-- MATERIAL SUPPLIED follows --
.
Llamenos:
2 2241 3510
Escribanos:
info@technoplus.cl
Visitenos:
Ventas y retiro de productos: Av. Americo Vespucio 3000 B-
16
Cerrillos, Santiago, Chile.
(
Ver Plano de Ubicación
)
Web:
-- MATERIAL SUPPLIED concluded --
Rewrite every line of the records, replacing "Llamenos" with "Llámenos" and leaving everything else as it is.

.
Llámenos:
2 2241 3510
Escribanos:
info@technoplus.cl
Visitenos:
Ventas y retiro de productos: Av. Americo Vespucio 3000 B-
16
Cerrillos, Santiago, Chile.
(
Ver Plano de Ubicación
)
Web:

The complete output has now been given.